Il 21 febbraio 2020 un residente di Vo’, un comune di 3.200 persone in provincia di Padova, moriva per i sintomi di una polmonite da SARS-CoV-2, primo di almeno 35.000 pazienti deceduti per covid. La successiva gestione del caso, che ha previsto un lockdown di 14 giorni per l’intera popolazione di Vo’, oltre a una campagna di tamponi che ha coinvolto la quasi totalità degli abitanti, è diventata un modello internazionale di contenimento riuscito di un focolaio di CoViD-19.

Di recente la rivista Nature ha pubblicato lo studio scientifico su quanto emerso da quei test a tappeto, studio che, tra i firmatari, ha come referenti Andrea Crisanti, padre del protocollo sanitario adottato a Vo’, Direttore del Dipartimento di medicina Molecolare dell’Università di Padova e del laboratorio di Microbiologia e virologia dell’Azienda Ospedale/Università di Padova, e la dottoressa Ilaria Dorigatti, del MRC Centre for Global Infectious Disease Analysis dell’Imperial College di Londra.

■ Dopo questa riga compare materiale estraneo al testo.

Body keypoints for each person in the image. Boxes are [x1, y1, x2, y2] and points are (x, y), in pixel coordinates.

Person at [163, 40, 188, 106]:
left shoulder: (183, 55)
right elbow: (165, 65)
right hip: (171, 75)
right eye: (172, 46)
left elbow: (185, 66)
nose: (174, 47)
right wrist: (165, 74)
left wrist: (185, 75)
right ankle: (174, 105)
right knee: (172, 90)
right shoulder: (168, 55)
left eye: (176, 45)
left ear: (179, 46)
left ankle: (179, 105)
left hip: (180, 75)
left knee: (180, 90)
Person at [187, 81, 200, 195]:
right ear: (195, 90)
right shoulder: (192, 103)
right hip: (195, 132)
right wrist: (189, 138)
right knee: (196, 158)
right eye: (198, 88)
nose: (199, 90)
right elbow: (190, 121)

Il lavoro fa chiarezza sulla frequenza delle forme asintomatiche dell’infezione e sulla loro infettività, oltre a far emergere un dato interessante sulla trasmissione della CoViD-19 nei bambini.

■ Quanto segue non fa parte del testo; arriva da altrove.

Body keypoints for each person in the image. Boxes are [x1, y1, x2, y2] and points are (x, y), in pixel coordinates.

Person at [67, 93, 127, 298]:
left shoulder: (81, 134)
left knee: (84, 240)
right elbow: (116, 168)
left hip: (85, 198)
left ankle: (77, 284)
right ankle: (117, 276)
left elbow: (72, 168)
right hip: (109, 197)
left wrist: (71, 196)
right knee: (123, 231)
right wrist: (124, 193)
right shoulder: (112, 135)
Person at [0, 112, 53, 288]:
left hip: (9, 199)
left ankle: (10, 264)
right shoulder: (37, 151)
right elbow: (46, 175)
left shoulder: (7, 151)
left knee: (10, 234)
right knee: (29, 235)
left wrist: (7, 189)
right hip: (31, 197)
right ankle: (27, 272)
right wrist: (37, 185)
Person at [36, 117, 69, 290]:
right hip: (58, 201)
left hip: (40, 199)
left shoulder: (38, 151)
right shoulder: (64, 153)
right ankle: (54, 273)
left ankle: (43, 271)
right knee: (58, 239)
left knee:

ASINTOMATICI: QUANTI SONO? Gli scienziati hanno valutato la presenza di infezione da SARS-CoV-2 negli abitanti di Vo’ effettuando tamponi nasofaringei rispettivamente all’85,9% e al 71,5% della popolazione, in due diverse occasioni. La prima indagine, condotta all’inizio del lockdown locale, ha riscontrato una prevalenza dell’infezione (ossia una fotografia di quanti risultavano contagiati in quel dato momento) nel 2,6% della popolazione. Nella seconda indagine, svolta alla fine del lockdown locale, è risultato positivo l’1,2% dei residenti.

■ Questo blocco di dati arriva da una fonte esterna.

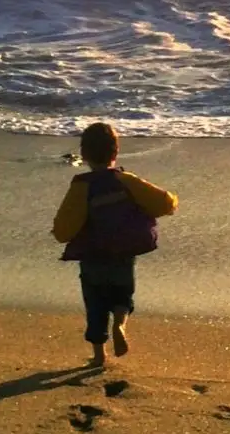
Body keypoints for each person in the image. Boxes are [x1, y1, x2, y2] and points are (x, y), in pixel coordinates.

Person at [52, 121, 178, 369]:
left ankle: (99, 356)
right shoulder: (125, 180)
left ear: (85, 154)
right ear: (115, 152)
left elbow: (63, 230)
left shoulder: (81, 186)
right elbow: (165, 203)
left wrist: (60, 233)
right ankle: (120, 325)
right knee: (122, 296)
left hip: (92, 259)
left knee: (96, 304)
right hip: (123, 255)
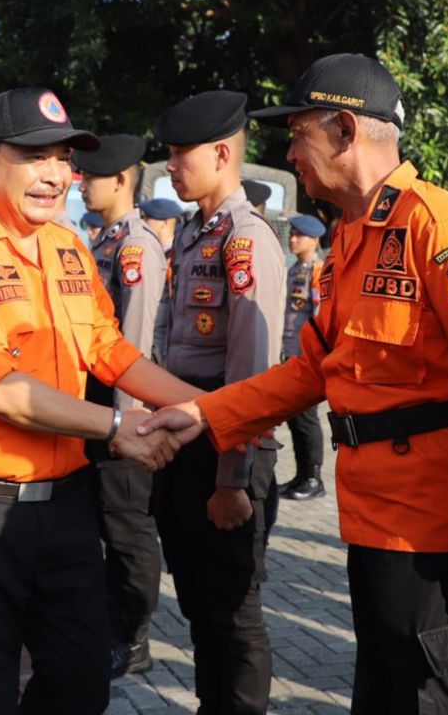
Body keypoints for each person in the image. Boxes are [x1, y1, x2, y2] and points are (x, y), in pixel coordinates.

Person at [145, 53, 448, 714]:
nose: (291, 152)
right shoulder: (355, 236)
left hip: (437, 537)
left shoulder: (442, 230)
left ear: (346, 131)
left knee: (430, 698)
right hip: (375, 522)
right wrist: (206, 416)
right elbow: (313, 369)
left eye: (299, 133)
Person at [0, 87, 196, 715]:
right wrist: (116, 426)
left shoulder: (68, 247)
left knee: (80, 682)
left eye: (64, 157)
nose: (56, 174)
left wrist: (208, 408)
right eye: (34, 156)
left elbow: (109, 350)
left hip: (64, 507)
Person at [152, 89, 286, 714]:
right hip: (188, 438)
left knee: (234, 611)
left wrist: (233, 478)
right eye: (170, 154)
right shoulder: (192, 233)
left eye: (182, 154)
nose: (171, 166)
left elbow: (251, 372)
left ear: (224, 153)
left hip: (227, 447)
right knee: (201, 602)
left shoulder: (245, 237)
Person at [74, 134, 168, 677]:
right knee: (108, 527)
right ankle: (113, 623)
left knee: (129, 532)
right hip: (97, 412)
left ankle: (134, 640)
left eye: (90, 177)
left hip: (124, 416)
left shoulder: (135, 247)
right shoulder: (104, 241)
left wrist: (127, 425)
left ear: (120, 180)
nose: (80, 184)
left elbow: (129, 348)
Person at [278, 213, 327, 501]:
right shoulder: (295, 269)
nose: (293, 239)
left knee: (307, 418)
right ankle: (301, 475)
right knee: (295, 418)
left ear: (315, 240)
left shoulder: (318, 272)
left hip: (306, 357)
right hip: (291, 355)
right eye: (292, 234)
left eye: (299, 235)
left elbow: (320, 321)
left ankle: (314, 477)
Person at [139, 198, 184, 359]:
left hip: (166, 345)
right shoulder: (153, 251)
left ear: (164, 223)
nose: (142, 222)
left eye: (147, 218)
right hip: (153, 338)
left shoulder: (178, 255)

Ma il dato più interessante è che il 42,5% delle infezioni confermate nelle due indagini è risultato asintomatico: i pazienti non avevano sintomi al momento del test né li hanno sviluppati successivamente. Il dato è in linea con i parametri di recente aggiornati dei Centers for Disease Control and Prevention (CDC) statunitensi, secondo i quali il 40% dei casi di covid è asintomatico (la stima precedente era del 35%).

LA CONTAGIOSITÀ. Le analisi non hanno rilevato alcuna differenza statistica significativa tra la carica virale (la quantità di virus nei tamponi) dei pazienti sintomatici rispetto a quelli asintomatici, un dato che rende perfettamente plausibile il fatto che anche questi ultimi possano contribuire alle catene di trasmissione: «Se da un lato è verosimile pensare che un soggetto sintomatico trasmetta l’infezione con più facilità, espellendo ad ogni colpo di tosse grandi quantitativi di virus, dall’altro è ragionevole pensare che i sintomi possano anche indurlo a rimanere a casa, limitando di conseguenza il numero dei contatti e le possibilità di contagio», chiarisce Enrico Lavezzo, docente del Dipartimento di medicina Molecolare dell’Università di Padova, primo firmatario dello studio. «Un soggetto asintomatico, invece, non è consapevole di essere infetto, e quindi si comporterà come se non avesse la malattia e continuerà a vedere altre persone, anche molte, a seconda del suo stile di vita e della sua occupazione».

La questione della trasmissione del virus da parte degli asintomatici è stata di recente al centro di polemiche per un’affermazione affrettata dell’OMS sull’improbabilità di questo evento, in seguito ritrattata.

I MENO COLPITI. Infine, un aspetto importante riguarda la covid nei bambini: come spiega Cristanti, «i bambini sembrano ammalarsi di meno e con pochi sintomi, dimostrando una certa resistenza al virus. A Vo’ su un campione di 234 bambini da 1 a 10 anni nessuno è risultato positivo al tampone, anche se spesso hanno convissuto con genitori infetti».